室見川再生15年目へ 市民団体の活動が浸透 産卵場造成や観察会開催

西日本新聞 ふくおか都市圏版

 福岡市西部地域を流れる室見川を「かつてのように自然豊かな川に」と活動する市民団体「室見川再生を語る会」(山崎惟義会長)が今秋、発足から15年目に入る。福岡大水工学研究室と流域住民らが協力しながら、フォーラム開催や自然観察会、シロウオ産卵場の整備などに取り組んでおり、シロウオやドジョウがあふれる環境の復活を目指す活動は少しずつ地域に浸透してきた。

 同会は2005年9月に発足。室見川の魚影が濃かった頃を知る初代会長井上正彦さん(故人)らが当時、福岡大教授だった山崎さんに協力を求め、流域住民や漁業、農業、利水組合関係者らが集まった。現在会員は21人。

 福岡大と室見川シロウオ組合、語る会が協力して取り組むのがシロウオの産卵場造成。漁獲量が100キロ程度と1970年代の10分の1以下に激減したシロウオの復活を目指し、毎年2月ごろ、河川改修のため砂が滞留して埋もれるようになった汽水域で、産卵向きの石を掘り起こす。当初は学生ら数十人だったが、次第に住民の参加も増え、今年は160人が集まった。

 流域の児童や園児に向けた自然観察会は毎年5回ほど開催。コイやアユなどを取って観察し、生命が宿る室見川に親しむ。姿を見なくなったメダカやドジョウを増やすため、生息に適したビオトープ池整備に取り組み、フォーラムはこれまで7回開催。機関誌「室見川の風」も定期刊行する。

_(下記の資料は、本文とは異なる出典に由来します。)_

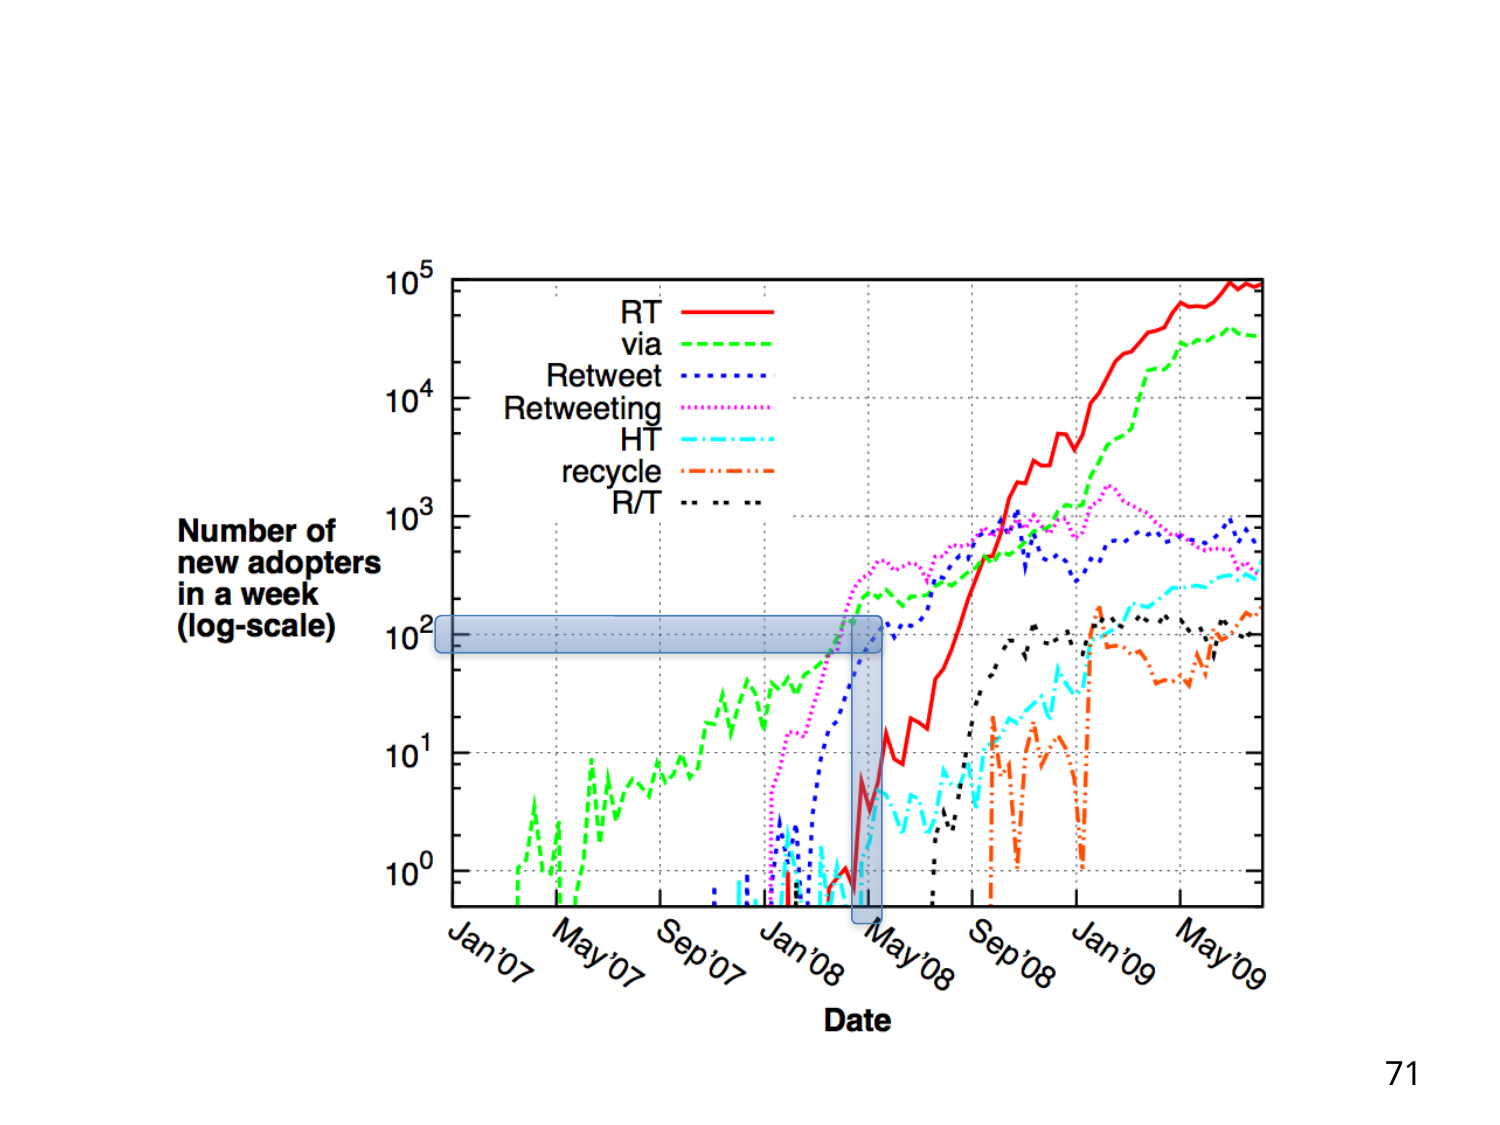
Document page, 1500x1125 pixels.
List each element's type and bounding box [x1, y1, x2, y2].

picture [142, 250, 1294, 1043]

 「治水、利水とともに、どう自然環境を保全し、多様な生態系を維持していくか」と話すのは、語る会の事務局担当で福岡大水工学研究室助教の伊豫岡宏樹さん。「シロウオを増やすには産卵しやすい川づくりとともに博多湾で成長できる環境確保も必要」と指摘する。当面の目標はシロウオを川で取り、その場で味わうシロウオ祭りの開催。さらに、博多湾流入河川だけに生息するハカタスジシマドジョウが絶滅危機を脱し、捕獲禁止が解除されるよう生息数の回復を目指す。

 山崎会長は「室見川を愛する住民の方々が活動を引っ張ってきた。地域住民や学校、児童、保護者を活動に巻き込みながら、自然再生への機運を高めていきたい」と話している。